### 次の課題
[1] 本文の「今回は連載開始5年目を記念し」から「らえるような気がしています。」までを、両端の語句も含めて一字一句そのまま引用せよ。
[2] 本文に基づいて次の問いに答えよ。
(a) 『競馬対談 with佑』は、この3月で連載何年目を迎えたか。
(b) 連載の第一回のゲストは誰だったか。
(c) 2019年に川田将雅騎手が凱旋門賞で騎乗した馬の名前と着順は何か。
[3] 本文に名前が出てくる競走馬をすべて挙げよ。

▲「with 佑」のホストを務める藤岡佑介騎手 (C)netkeiba.com
藤岡佑介騎手が“今”語り合いたい旬なゲストにお迎えし、競馬談義を繰り広げる『競馬対談 with佑』。この3月で5年目を迎えることができました。これもひとえに、これまでに登場してくださったホースマンの皆様、そして当コラムを応援してくださる読者の皆様のおかげです。いつもありがとうございます。
今回は連載開始5年目を記念しまして、ホストの佑介騎手自身がここまでを振り返ると共に、心に残った対談や裏話を披露します。その対談をすでに読んでくださった方も、まだ読んでいないという方も、ぜひ今一度振り返りながらお楽しみください!
(取材・文=不破由妃子)
この4年間で将雅の存在感は大きく変わった
よく「どうやってゲストを選んでいるの?」と聞かれるのですが、一番は僕自身の興味です。トップジョッキーに興味があるのはもちろんですが、一緒にレースに乗っていると、今年はいいリズムで乗れているなとか、このあとどんどん上がっていくだろうなとか何となくわかるもので、同じジョッキーとしては、当然そのきっかけや取り組みに興味が湧きます。
今後楽しみだなと思っているのは、以前出てもらったゲストの再登場です。連載も5年目となると、そういう機会も増えてくるかと思いますが、前回からどういう気持ちの変化があって、それがどう騎乗に影響しているのか、そういう変遷は僕もすごく興味深いです。
不変をよしとする仕事もあると思いますが、僕のなかでジョッキーとは、変化してこその仕事。変化を怖がらないというか、変わっていくことに対してポジティブなイメージを持っている人のほうが、より進化していける仕事だと思っています。
だから、以前のゲストが再登場となったとき、前回とまったく違う発言をしたとしても、それはそれですごく興味深い。むしろ、「前回と言ってること真逆やん!」くらいの変化を期待したいです(笑)。
そういう発言を通して、読者のみなさんにも「ああ、こんなふうに変わっていってるんだな」というのを感じてもらえれば、より競馬を楽しんでもらえるような気がしています。
実際、連載を始めてからの4年間で、たくさんの変化がありました。個々のゲストの変化でいうと、記念すべき第一回のゲストだった(川田)将雅。将雅ならではのルールやプライベートの話、リーディングに対するモチベーションの変化など、かなり将雅の本音に迫れた対談だったと思っていて、今読み返しても面白いなぁと思う回です。
▲2016年4月に初登場した川田将雅騎手 (C)netkeiba.com
(川田将雅騎手初登場の対談はこちらから) そのなかで凱旋門賞の話になり、「将雅がハープスターで負けたことで、日本人ジョッキーが日本の馬でヨーロッパの大きなレースを勝つということについて、少し扉が閉じてしまったように思う」と、そのときに僕が感じていたことを正直に伝えました。
さらに、「凱旋門賞の扉を開けるためには、もう一度、扉を閉めた本人がチャレンジするしかないと思うんだよね。すごく勝手な意見だけど、俺は扉を開くのは将雅なんじゃないかと思ってるから」なんて偉そうなことを言ったわけですが、実際に将雅はその後、2017年(サトノノブレス16着)、2019年(ブラストワンピース11着)と二度も乗りに行っている。これって本当にすごいことで、今や日本を代表するジョッキーになりましたからね。

### 記録データ
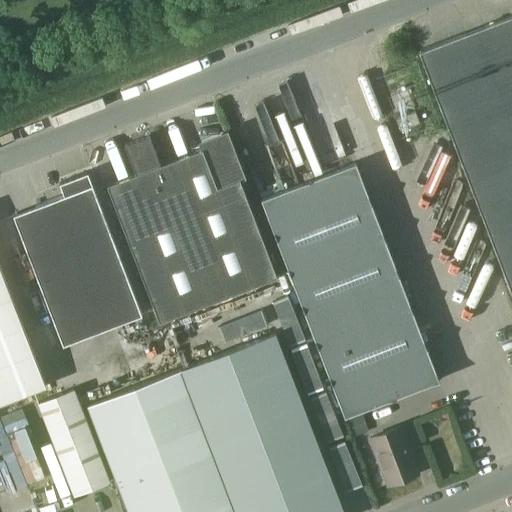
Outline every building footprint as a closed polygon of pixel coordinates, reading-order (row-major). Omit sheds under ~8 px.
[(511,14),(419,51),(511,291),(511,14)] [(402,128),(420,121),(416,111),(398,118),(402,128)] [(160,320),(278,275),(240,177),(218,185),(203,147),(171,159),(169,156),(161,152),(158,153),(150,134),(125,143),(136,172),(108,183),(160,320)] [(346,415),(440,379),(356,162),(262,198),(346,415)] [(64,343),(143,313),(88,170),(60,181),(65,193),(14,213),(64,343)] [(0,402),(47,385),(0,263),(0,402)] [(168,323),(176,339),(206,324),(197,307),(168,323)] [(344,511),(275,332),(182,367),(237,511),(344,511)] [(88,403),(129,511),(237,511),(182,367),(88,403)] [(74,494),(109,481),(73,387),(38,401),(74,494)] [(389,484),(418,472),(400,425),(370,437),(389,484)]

==

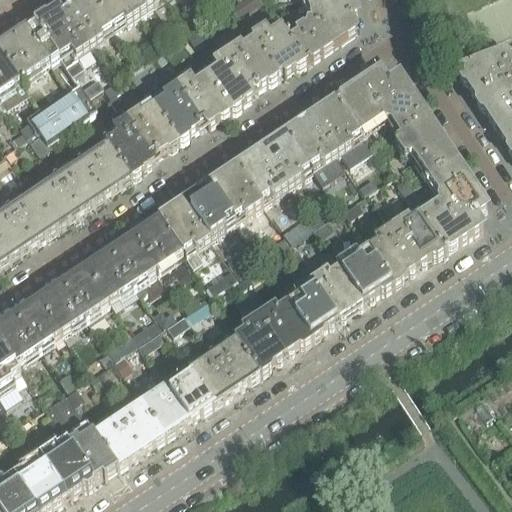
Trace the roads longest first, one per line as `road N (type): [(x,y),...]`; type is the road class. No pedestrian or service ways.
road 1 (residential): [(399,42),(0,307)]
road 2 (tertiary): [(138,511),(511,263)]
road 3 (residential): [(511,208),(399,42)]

### 課題別の解答
[1]
今回は連載開始5年目を記念しまして、ホストの佑介騎手自身がここまでを振り返ると共に、心に残った対談や裏話を披露します。その対談をすでに読んでくださった方も、まだ読んでいないという方も、ぜひ今一度振り返りながらお楽しみください!
(取材・文=不破由妃子)
この4年間で将雅の存在感は大きく変わった
よく「どうやってゲストを選んでいるの?」と聞かれるのですが、一番は僕自身の興味です。トップジョッキーに興味があるのはもちろんですが、一緒にレースに乗っていると、今年はいいリズムで乗れているなとか、このあとどんどん上がっていくだろうなとか何となくわかるもので、同じジョッキーとしては、当然そのきっかけや取り組みに興味が湧きます。
今後楽しみだなと思っているのは、以前出てもらったゲストの再登場です。連載も5年目となると、そういう機会も増えてくるかと思いますが、前回からどういう気持ちの変化があって、それがどう騎乗に影響しているのか、そういう変遷は僕もすごく興味深いです。
不変をよしとする仕事もあると思いますが、僕のなかでジョッキーとは、変化してこその仕事。変化を怖がらないというか、変わっていくことに対してポジティブなイメージを持っている人のほうが、より進化していける仕事だと思っています。
だから、以前のゲストが再登場となったとき、前回とまったく違う発言をしたとしても、それはそれですごく興味深い。むしろ、「前回と言ってること真逆やん!」くらいの変化を期待したいです(笑)。
そういう発言を通して、読者のみなさんにも「ああ、こんなふうに変わっていってるんだな」というのを感じてもらえれば、より競馬を楽しんでもらえるような気がしています。

[2]
(a) 5年目
(b) 川田将雅騎手
(c) ブラストワンピース、11着

[3] ハープスター、サトノノブレス、ブラストワンピース